A brown grocery bag thudded onto the blanket.
Chapter
Four
Abby plopped down across from me. “Hi, there. You doing okay? Jeff called me and said you’d found Cass. That she’d died?” Her voice made it a question. I nodded. Abby’s face was a mixture of puzzlement and concern. “Wow.” She pointed to the bag. “I was finishing up dinner, so I brought you some. Grilled chicken pasta salad, bread, and some cookies for dessert. And”—she reached in the bag and pulled out a Mason jar filled with a thick gold liquid—“honey. Straight from Jeff’s mom in Oklahoma. She FedEx-ed it.” A portion of the honeycomb tilted inside the jar. “I figured you wouldn’t feel like cooking, but it looks like you’ve already got dinner right here,” Abby said as she replaced the jar and scooted around to grab a few fries.

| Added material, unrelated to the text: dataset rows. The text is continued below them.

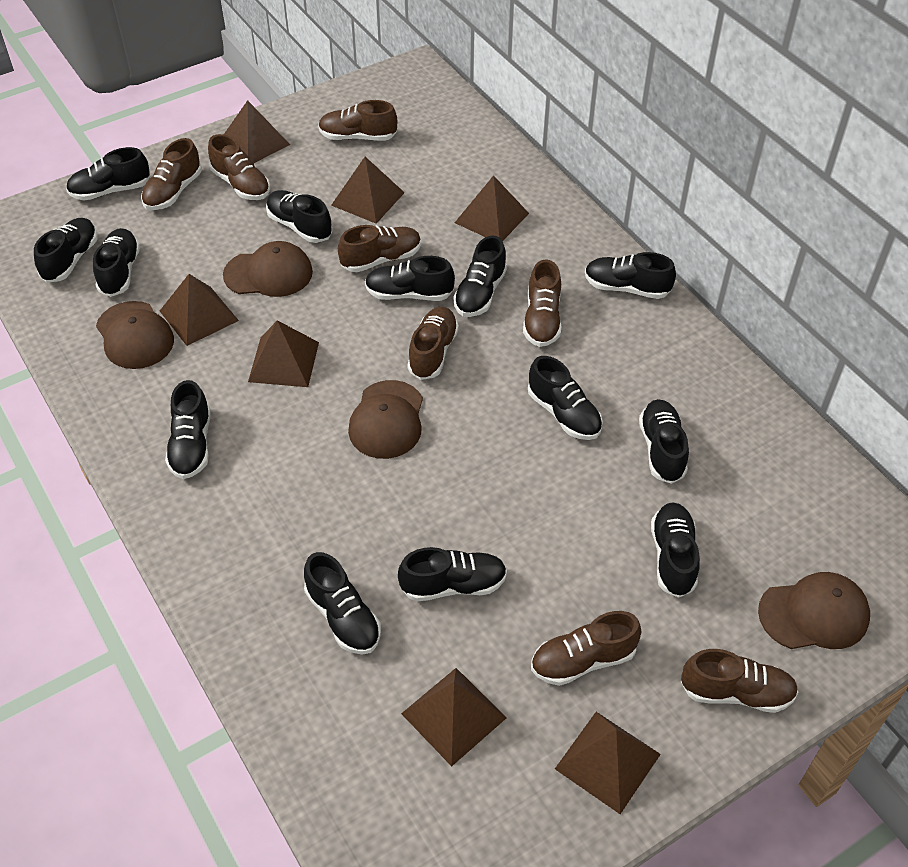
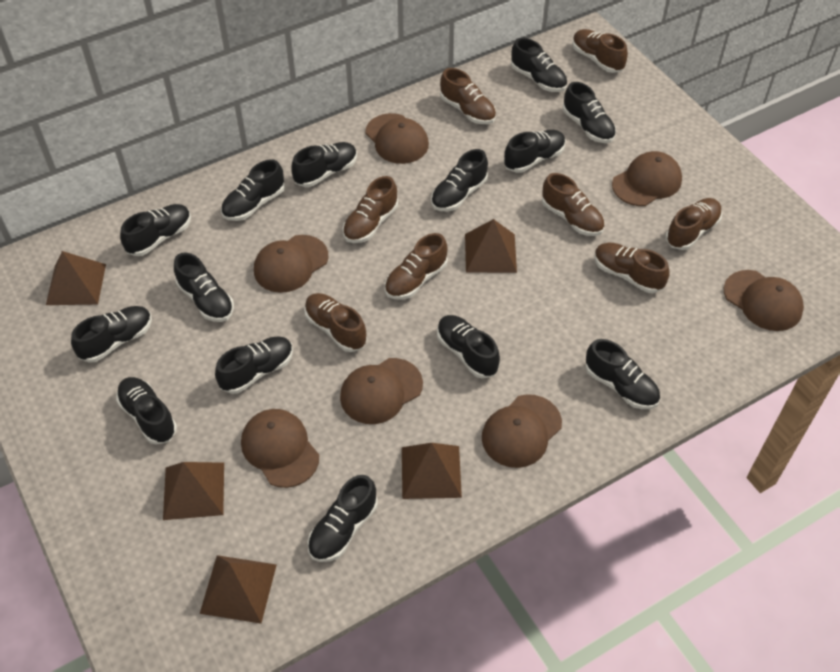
black shoe: [34,218,98,283] [66,147,150,201] [93,228,140,297] [165,380,211,479] [266,190,332,243] [304,552,381,654] [365,256,455,301] [398,547,507,602] [454,236,507,317] [528,356,603,440] [585,252,676,299] [639,399,689,484] [651,503,700,598] = 13 -> [71,306,152,363] [116,377,177,445] [120,204,191,256] [174,253,234,322] [215,337,293,394] [221,159,285,221] [291,142,357,187] [308,475,378,562] [431,149,488,211] [437,315,500,378] [504,130,566,173] [511,38,567,92] [563,82,616,143] [585,339,660,409] = 14
brown cap: [96,301,174,369] [223,241,313,297] [348,380,423,459] [758,572,870,649] = 4 -> [241,409,319,488] [254,235,328,293] [340,358,423,424] [365,113,429,164] [482,394,562,468] [612,151,682,206] [724,270,804,331] = 7
brown pyramid: [160,274,239,346] [224,100,290,164] [248,320,319,387] [331,157,405,224] [401,668,506,767] [455,175,529,241] [555,712,661,814] = 7 -> [46,251,106,305] [163,462,224,520] [200,555,277,624] [402,443,462,499] [465,219,517,273] = 5

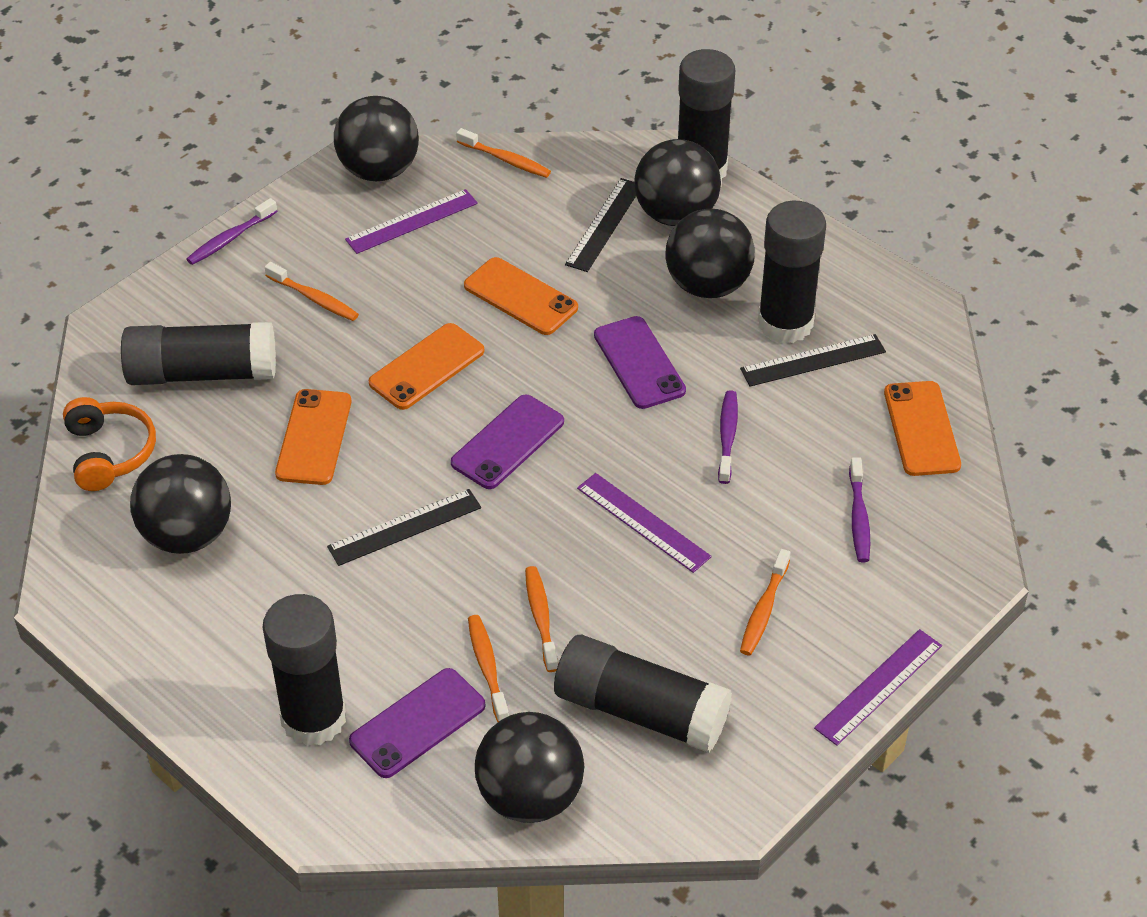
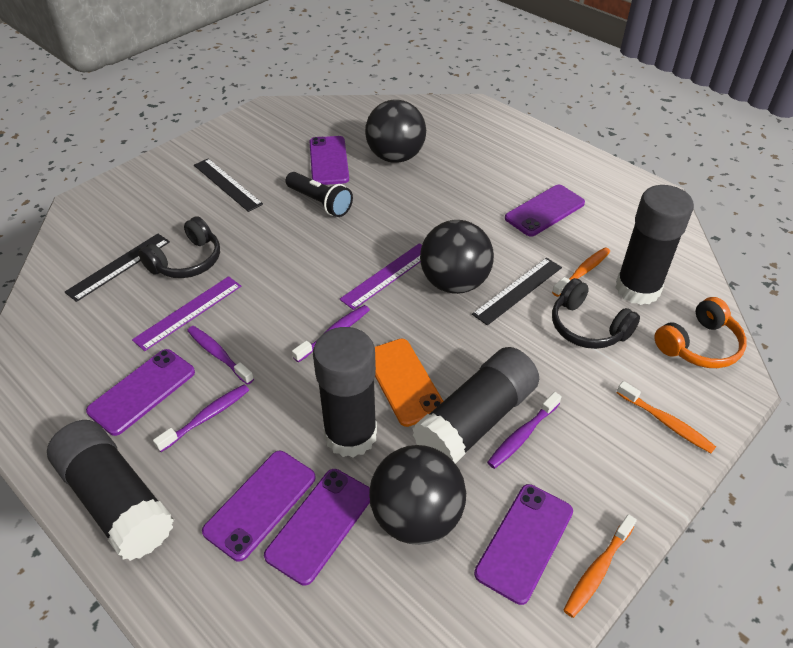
black ball: [130,454,231,554] [334,96,419,181] [475,712,584,823] [634,139,721,226] [666,209,755,298] = 5 -> [365,99,426,163] [369,445,466,545] [420,220,494,294] = 3
black flashlight: none = 0 -> [286,172,353,217] = 1
black glue stick: [121,322,276,385] [263,594,346,746] [554,635,732,753] [678,49,735,181] [758,201,826,343] = 5 -> [47,420,174,561] [313,327,377,458] [412,347,539,464] [615,185,694,305] = 4
black headphones: none = 0 -> [139,216,220,278] [552,278,640,349] = 2
orange phone: [275,389,351,485] [369,323,484,410] [464,257,578,335] [884,381,961,476] = 4 -> [375,338,443,427] = 1
orange toothbrush: [265,262,359,321] [456,128,551,178] [468,615,509,722] [525,566,558,672] [740,549,790,656] = 5 -> [552,247,610,297] [564,514,637,618] [617,381,716,453] = 3
purple phone: [349,668,485,778] [451,395,564,489] [594,316,686,409] = 3 -> [86,349,195,436] [202,451,316,561] [264,469,370,585] [309,136,349,185] [474,484,573,605] [505,185,585,237] = 6
purple ruler: [345,189,478,254] [577,473,712,573] [814,629,942,746] = 3 -> [132,276,241,351] [339,243,422,310] = 2
purple toothbrush: [186,198,277,265] [718,390,738,484] [849,457,870,562] = 3 -> [153,384,249,452] [187,326,254,385] [292,305,370,362] [487,392,561,469] = 4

“Thanks, Abby.” I felt the tears gathering in my eyes again. She waved away my thanks. “Since I’m breastfeeding, I’m always hungry. I’ll be ready to eat again in a few hours.”
“It’s too hot to cook all the time, so I made a big batch. Jeff and I will be eating it for a week. So what happened? The squad’s buzzing, but no one seems to know anything.”
“That was fast.”
“Well, you know how it is. The grapevine in the squad is as good as the one back home in Erick, Oklahoma. And just about as accurate, too.”
I recounted the story while she nibbled on my fries. A touch of genuineness set in every time I told what happened. Like a mist clearing, the edges of reality were bleeding into the unreal experience of finding Cass’s body. “She was the center of attention just a few minutes before and now she’s gone.” I shrugged.
“God. This is terrible. And now I feel kind of bad. I mean Jeff was furious with her, but it seems so insignificant with her dead. Dead. I can’t really believe it. You know?”